I’ve got a big something coming and so I’ve been thinking a lot about art and about that damn sticker. What I’ve finally figured out is this: that bumper sticker wasn’t talking about original oil paintings by the latest up-and-comer, or evenings at the opera. That bumper sticker was just pointing out an irrefutable, but often overlooked point. ART.IS.EVERYWHERE.
That movie you watched last night? Someone MADE that. That’s art. That cute chevron pillow you picked up at Target? Someone DESIGNED that pattern. That’s art. That book you just read to your child for the twentieth time? Yep, art. Not all art is good art. Not all art suits our particular tastes. But still, 90% of the man made world around us is art. Are you reading this post on a phone? Well someone designed that phone, not just the way it functions, but the way it looks, the way it feels. Someone else designed the look of this blog. I wrote the words you are reading right now. ALL ART.
Ask a four year old, busily coloring on page after page, if art is a luxury. Ask the teenage girl, bawling her eyes out as she sings along to a song of unrequited love, if art is necessary. You may get blank stares, but the proof is in the pudding. Show me a home where a child grows up without access to crayons, or songs, or books and I’ll show you the very conditions of abject poverty (poverty of all kinds) that has our government spending millions of dollars on early intervention. ART IS NOT A LUXURY.

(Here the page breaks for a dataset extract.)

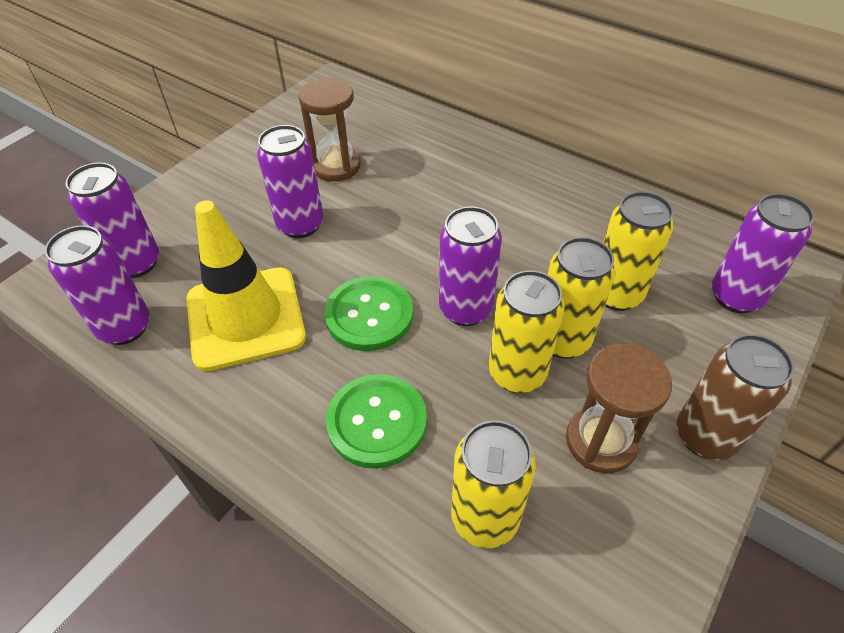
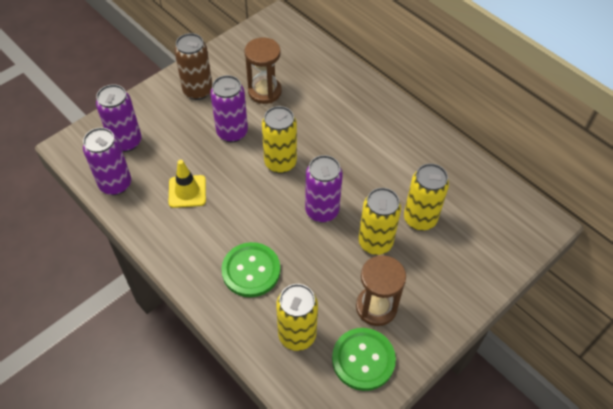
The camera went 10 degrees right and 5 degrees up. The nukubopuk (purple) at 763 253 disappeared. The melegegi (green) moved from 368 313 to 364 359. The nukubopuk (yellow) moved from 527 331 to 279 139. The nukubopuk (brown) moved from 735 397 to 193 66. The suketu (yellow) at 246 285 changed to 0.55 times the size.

Even during the Great Depression, the proving ground of true necessity, flour companies had their bags printed with lovely patterns: floral prints and art deco designs. Why? Sure, people were making clothes out of these bags, but plain white would have worked just as well. Not really. It’s one thing to craft a dress from a cotton bag, and another thing entirely to craft a dress from a piece of patterned fabric. The first provides merely covering for the body, the later also provides a balm for the spirit. It provides a little beauty, a little joy. And a little joy is an antidote to despair. Utah Phillips, that great curator of grifter melodies, would tell you that the hobos of the Great Depression wrote hundreds of songs that were passed over trash can fires, and down through the decades. Why? With all the time in the world couldn’t those rail riders just talk? But music makes connections, it builds community, and community is an antidote to loneliness.
There is only one historical circumstance I’m aware of where people survived in a landscape completely devoid of beauty: The Holocaust. I’m not even certain that it was true there, but whether it was or it wasn’t, I’m pretty sure we can agree that it sets a horrifically low standard of living. As my friend, Melissa, would say, if we are using concentration camps as a bench mark, we’ve got a big problem. And yet, and yet, how did we as a people process and understand that horror? Through the words of an adolescent girl, Anne Frank; through the words of Viktor Frankl, a holocaust survivor who writes in his landmark work, Man’s Search for Meaning:
“I therefore felt responsible for writing down what I had gone through, for I thought it might be helpful to people who are prone to despair.”
ART IS NOT A LUXURY.
Art builds bridges. Art translates experience into a thousand different languages. The right words, the right images can sneak past our defenses unawares, and cause just the finest fissure. And through that tiny, tiny crack a little bit of humanity, a little bit of compassion can escape. And if we allow it to, art, ordinary, everyday art: the drawing of a child, a line from a song, can break us open so that we realize the truth: We are all connected. We share a common experience of longing, of grief, of unadulterated joy. We are all humans together. Centuries of art show us that we have more in common than not.
And yet, I’m not idealistic enough to believe that art can save the world. Art cannot singlehandedly solve poverty or injustice or religious warfare. But it can get us closer. It can make us care. Art is what makes the world worth saving.